Trataba de convencerme de que aquella distancia era lo mejor para nosotros, pero no podía ignorar el pellizco que sentía en el corazón. No era fácil olvidar cuánto lo amaba.

Debería despertarlo, pero no lo hice. Lo dejaría dormir un rato más, pensé. Tenía mucho trabajo en la oficina, de modo que estaría ocupada. Y sí, tal vez estaba intentando demostrarme algo al quedarme allí, conteniendo el deseo de acariciar su frente.

Me dejé caer sobre un sillón, con los pies sobre una otomana, mientras abría el catálogo de una subasta de antigüedades con una mano y quitaba la tapa de un yogur con la otra.

Quince minutos después, el reloj de la pared daba las once. Apolo despertó, desorientado, agarrándose al borde del sofá para no caer al suelo.

—Hola, querida esposa —murmuró, pasándose una mano por la cara—. ¿Cómo estás?

—Estamos bien —sonreí dejando el catálogo en el suelo—. Sólo quería levantar las piernas un rato.

Apolo se apoyó en el respaldo del sofá y tomó mis pies para colocarlos sobre sus rodillas.

—¿Qué haces?

—He leído un libro sobre el embarazo y dice que debes descansar mucho.

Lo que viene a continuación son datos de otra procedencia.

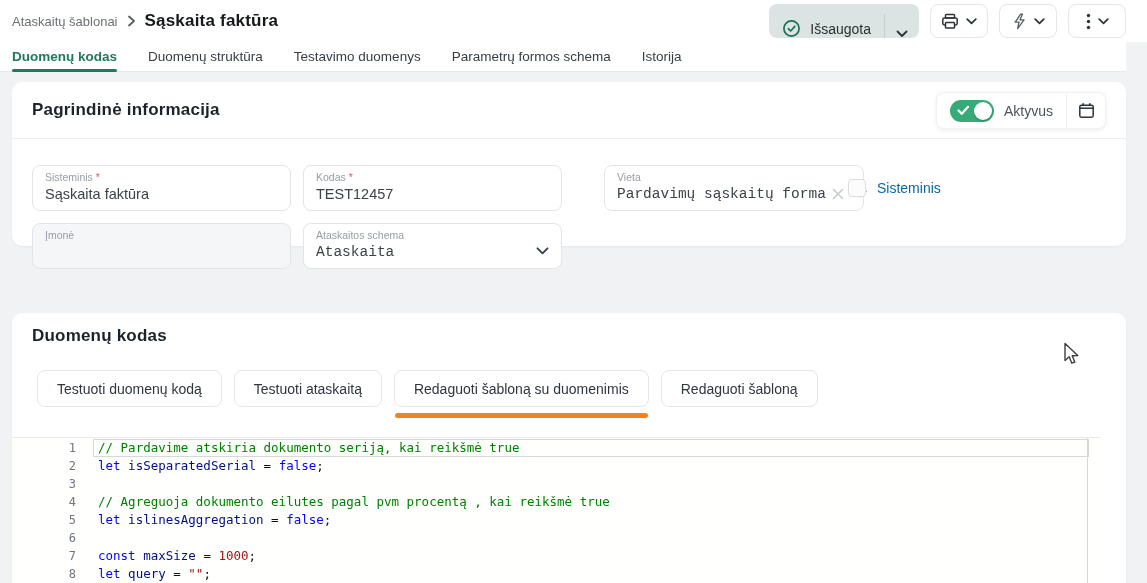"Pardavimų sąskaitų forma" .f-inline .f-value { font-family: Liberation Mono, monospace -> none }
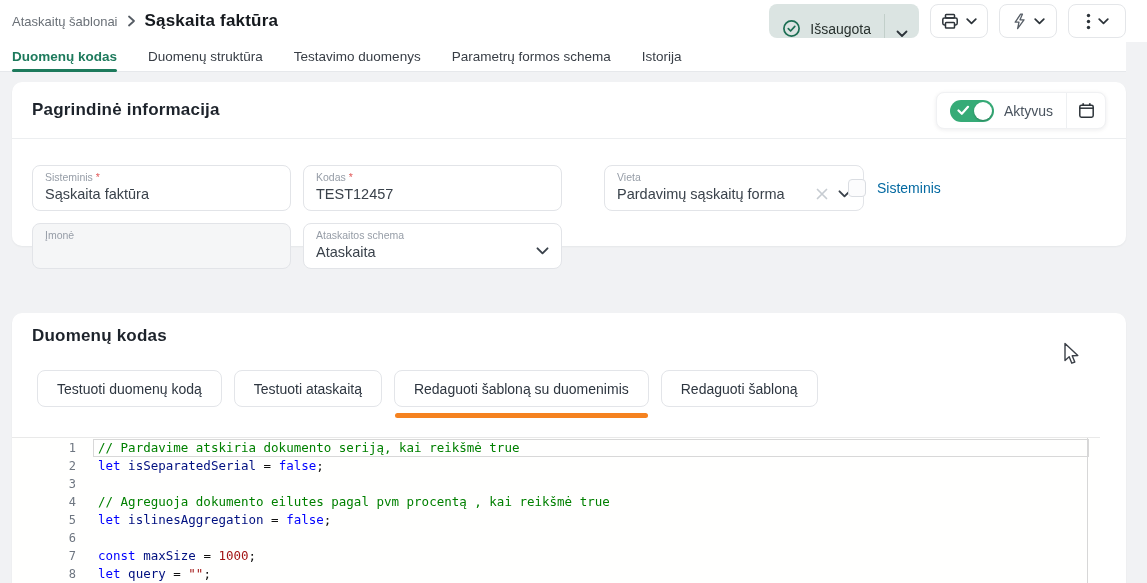"Redaguoti šabloną su duomenimis" button.code-btn { order: before "Redaguoti šabloną" -> after "Redaguoti šabloną" }
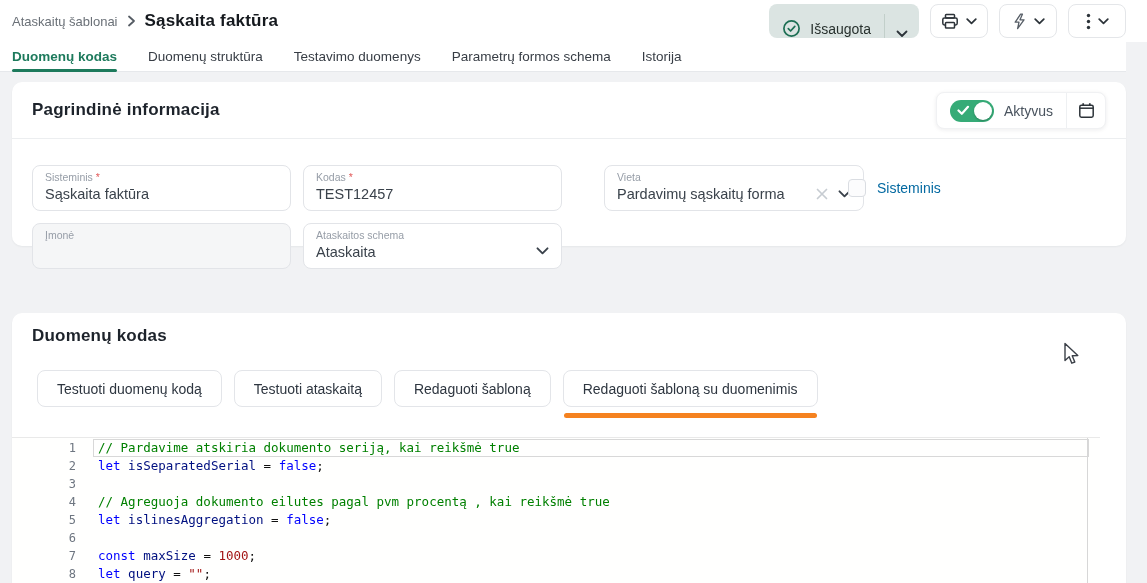"const maxSize = 1000;" span.code-text { html: <span><span>const</span><span> </span><span>maxSize</span><span> = </span><span>1000</span><span>;</span></span> -> none }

Estuve a punto de recordarle que no era una niña, pero no lo hice.

—No creo que se me pueda olvidar, ya que tú me lo recuerdas cada media hora.

Apolo se inclinó hacia adelante para poner una mano sobre mi abdomen.

—Tu mamá se está poniendo peleona, así que debe de encontrarse bien.

¡Oh, Dios mío! Apolo le estaba hablando al bebé… por primera vez.

—En realidad, tengo hambre —carraspeé un poco abrumada—. ¿Tú puedes entender lo que es un ataque de hambre inducido por estrógenos?

—¿En serio?

Me relamía los labios sólo con mirar el tarro, aunque mi corazón había empezado a palpitar por el romántico detalle.

Apolo sacó otro recipiente de la bolsa.

—Y pastelitos, de la cafetería de Oxford por supuetso. Ah, y el último: chocolate con fresas. Sé amable conmigo y te llevaré al supermercado donde encontré todo esto.

Tuve que sonreír y contenerme de no atragantarme con mi propia saliva. ¿Apolo comprando en un supermercado? Era una imagen que no conseguía formar en mi cabeza.

¿Quién era este hombre y que había hecho con mi marido?

—Dame el chocolate blanco, anda —fue todo cuanto pude decir.

Apolo abrió el tarro con uno de esos gestos tan simples, tan masculinos. Una cosa tan doméstica: «¿Puedes abrir este tarro?».

Pero el gesto hizo que se encogiera mi vulnerable corazón.

Cuando sacó un cuchillo de plástico para extender chocolate blanco sobre una fresa, pensé que trataría de ponerla en mi boca y yo tendría que apartarme cuando lo que me gustaría de verdad sería disfrutar el momento. Pero Apolo pinchó la fresa con un palillo y me la dio sin decir nada.

Mordí la fresa, el sabor del chocolate blanco y la fruta deshaciéndose en mi boca me derretía. Pero cuando traté de comer el resto, el palillo lo impidió y Apolo intentó ayudarme...

Los ojos espectaculares de mi marido se encontraron con los míos. Y, de repente, mi dedo se movió, como por voluntad propia, para rozar su mano masculina y dejé de masticar a medida que la boca de Apolo se acercaba a la mía… y entonces me besó. Me besó y yo se lo permití.